The Batang power plant, the first to be built using a public-private partnership (PPP), had been put on hold because plots of land for the project were in dispute.
To settle the land issue, the government invoked the 2012 Land Acquisition Law, which enables land procurement in the name of public interest.
On Tuesday, President Joko 'Jokowi' Widodo claimed that land acquisition for the power plant project had been completed thanks to the law.
'It's completed, no more problems. By the end of the month, we will go there for the ground-breaking ceremony,' Jokowi said after a visit to the state electricity company PLN office on Tuesday.
The 2x1,000-megawatt (MW) Batang power plant will be the biggest in Southeast Asia. It was initially planned to be built on 226 hectares of land. PT Bhimasena Power Indonesia (BPI), a consortium comprising Jakarta listed PT Adaro Energy, J-Power Electric Power Development Co. Ltd. and Itochu Corp., won the
tender for the power plant project in 2011.
The development is estimated to cost US$4 billion. The power plant will sell the electricity it produces to PLN under a 25-year contract. The first stage of commercial operation was initially scheduled for 2016. However, this became unfeasible partly because in mid-2014 BPI declared the project a force majeure following its inability to acquire about 15 percent of the land.
The government got firm on the land issue by invoking the Land Acquisition Law, which came into effect this year.
The government then assigned PLN to acquire the needed land for the Batang power plant, which is crucial to divert a power crisis.
Meanwhile, PLN president director Sofyan Basir said his company had been working to acquire about 9.6 hectares of land based on the initial development plan. In fact, he said, the company would need to acquire only 1 to 2 hectares of land as the remaining plots would not be considered for the project.
'Acquisition has been completed and we have prepared Rp 1.8 billion to be deposited with the court,' Sofyan said.
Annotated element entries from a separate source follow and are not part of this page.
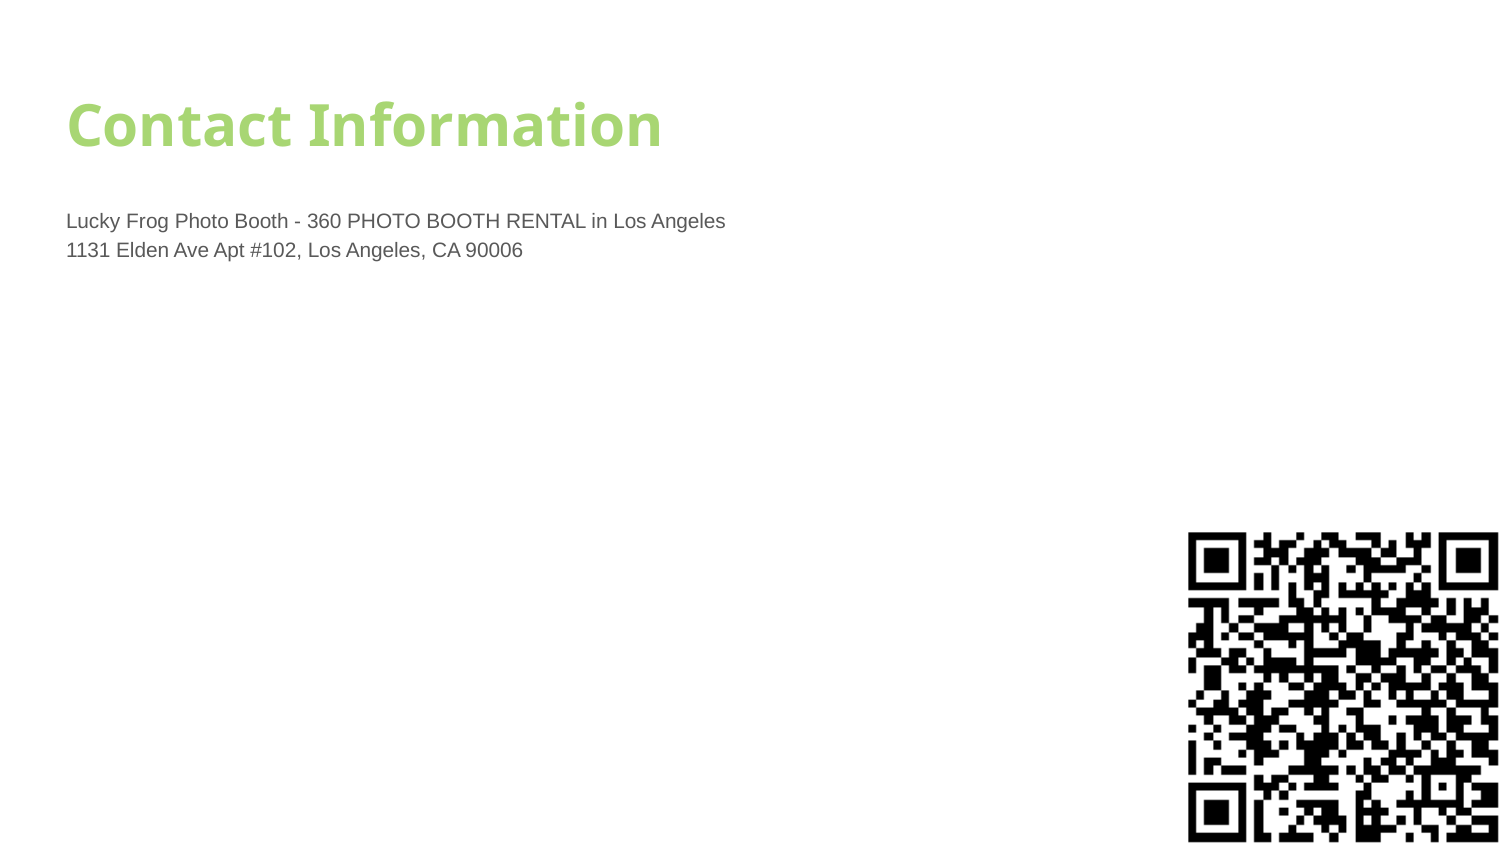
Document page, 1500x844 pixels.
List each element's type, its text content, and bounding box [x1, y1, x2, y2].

list Lucky Frog Photo Booth - 360 PHOTO BOOTH RENTAL in Los Angeles 1131 Elden Ave Apt #102, Los Angeles, CA 90006 [51, 189, 1449, 750]
picture [1187, 531, 1500, 844]
title Contact Information [51, 72, 1449, 167]
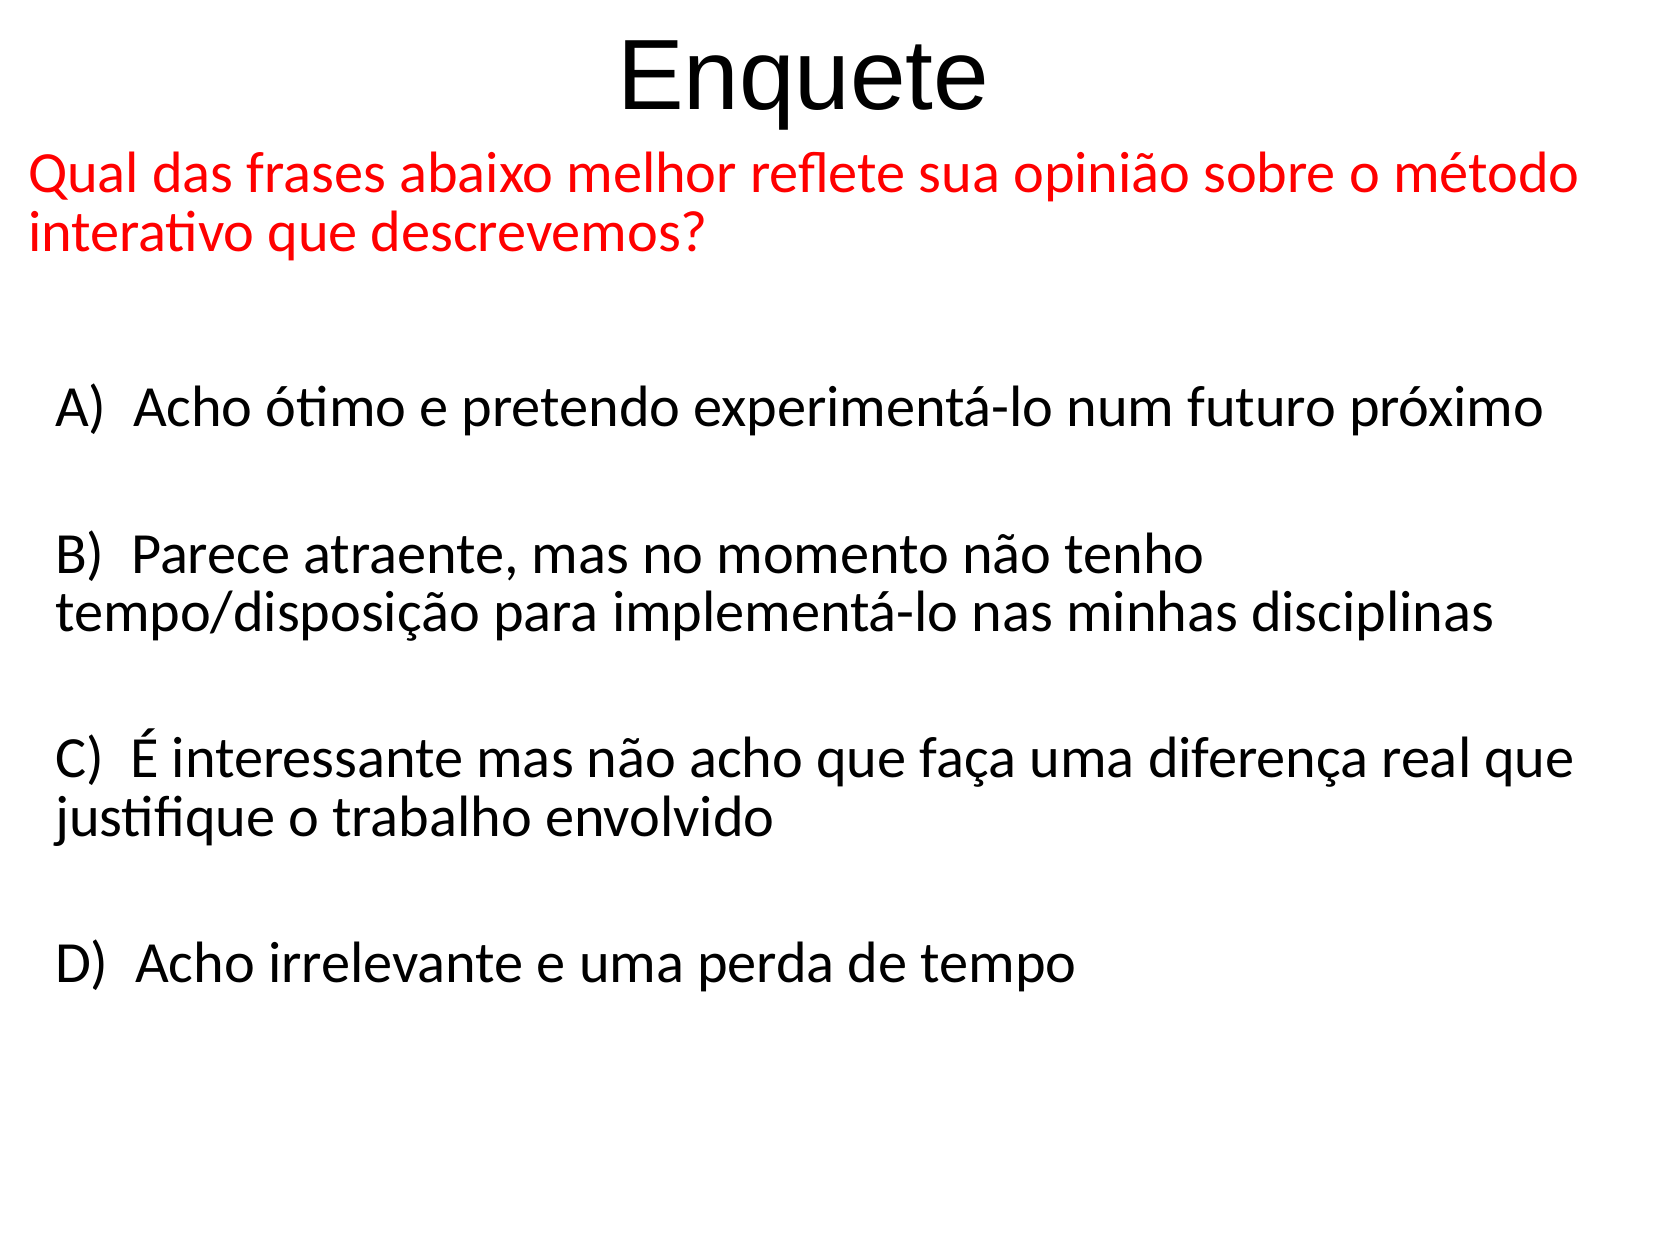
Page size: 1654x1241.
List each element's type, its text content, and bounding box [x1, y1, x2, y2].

Under the Land Acquisition Law, any land acquisition disputes are to be settled at court. Meanwhile, the developer must deposit an amount of money calculated based on the land's value with the court as compensation for residents opposing the acquisition.
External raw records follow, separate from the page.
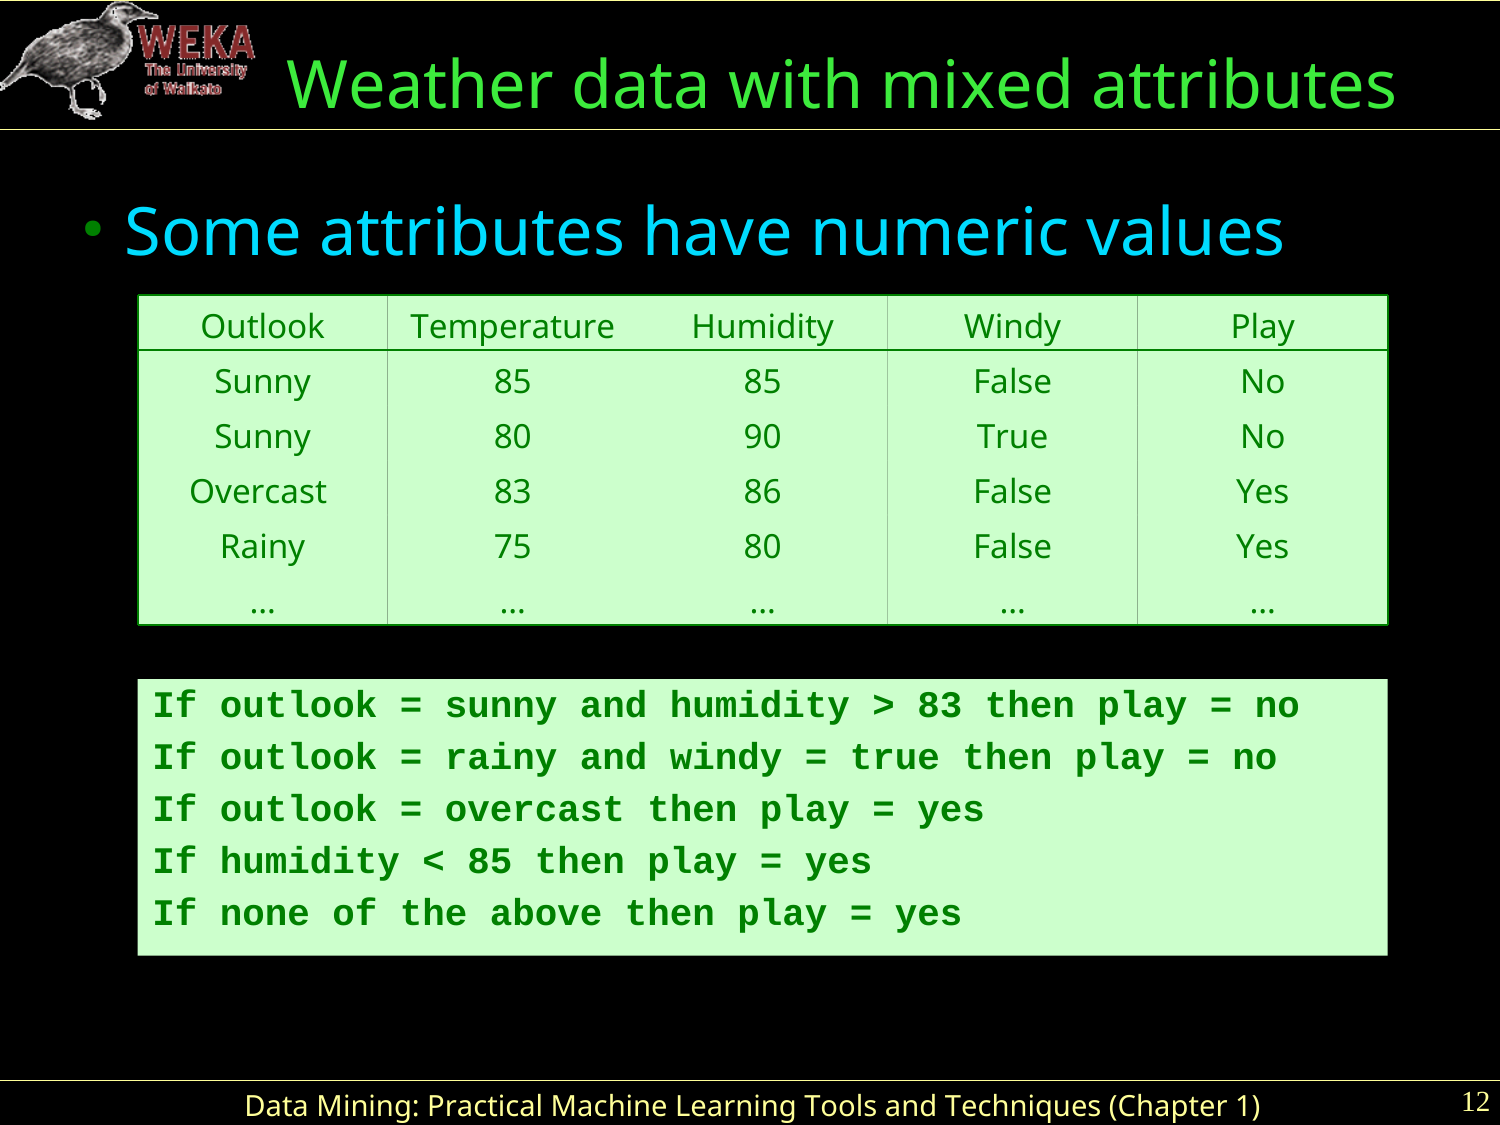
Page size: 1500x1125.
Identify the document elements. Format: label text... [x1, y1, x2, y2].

text_box Temperature [388, 296, 638, 349]
text_box False [888, 351, 1138, 406]
text_box Yes [1138, 461, 1387, 516]
text_box 85 [388, 351, 638, 406]
text_box False [888, 516, 1138, 570]
text_box Overcast [139, 461, 388, 516]
text_box 80 [388, 406, 638, 461]
list Some attributes have numeric values [67, 177, 1418, 1093]
text_box 80 [638, 516, 888, 570]
text_box 90 [638, 406, 888, 461]
text_box … [1138, 570, 1387, 624]
text_box Sunny [139, 406, 388, 461]
text_box … [388, 570, 638, 624]
text_box False [888, 461, 1138, 516]
text_box … [888, 570, 1138, 624]
picture [0, 1, 266, 129]
text_box 86 [638, 461, 888, 516]
text_box 75 [388, 516, 638, 570]
text_box Outlook [139, 296, 388, 349]
title Weather data with mixed attributes [271, 29, 1500, 178]
text_box … [139, 570, 388, 624]
text_box No [1138, 406, 1387, 461]
text_box 85 [638, 351, 888, 406]
text_box 83 [388, 461, 638, 516]
text_box Sunny [139, 351, 388, 406]
text_box If outlook = sunny and humidity > 83 then play = no If outlook = rainy and windy = true then play = no If outlook = overcast then play = yes If humidity < 85 then play = yes If none of the above then play = yes [137, 679, 1388, 956]
text_box Rainy [139, 516, 388, 570]
text_box Play [1138, 296, 1387, 349]
text_box … [638, 570, 888, 624]
text_box No [1138, 351, 1387, 406]
text_box True [888, 406, 1138, 461]
text_box Yes [1138, 516, 1387, 570]
text_box Windy [888, 296, 1138, 349]
text_box Humidity [638, 296, 888, 349]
Although the legal process may be ongoing, the related project can proceed.
The Batang land acquisition is expected to be a model for other acquisitions, particularly for electricity projects.
As part of an attempt to maintain economic growth, the government aims to see an additional 35,000 MW in new power capacity developed by PLN and private players within the next five years, much of which will be generated by big power plants in need of large plots of land.
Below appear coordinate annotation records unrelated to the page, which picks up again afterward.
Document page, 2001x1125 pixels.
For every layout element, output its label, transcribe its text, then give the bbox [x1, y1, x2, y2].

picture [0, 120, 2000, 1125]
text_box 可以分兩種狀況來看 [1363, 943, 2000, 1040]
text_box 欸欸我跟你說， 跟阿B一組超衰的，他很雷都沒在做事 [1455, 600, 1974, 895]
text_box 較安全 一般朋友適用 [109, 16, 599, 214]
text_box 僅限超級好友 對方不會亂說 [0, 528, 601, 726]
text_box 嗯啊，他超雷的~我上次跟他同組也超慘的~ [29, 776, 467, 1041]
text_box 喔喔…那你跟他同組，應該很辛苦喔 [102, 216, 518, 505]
The massive electrification program will also need a 42,000-kilometer transmission network, which is also facing similar land acquisition problems.
In addition to the 35,000 MW program, there are also ongoing projects involving power plants producing 7,000 MW.
PLN figures show there are 383 power plant projects with prepared plots of land for development, while land for the remaining 125 projects remains unprepared.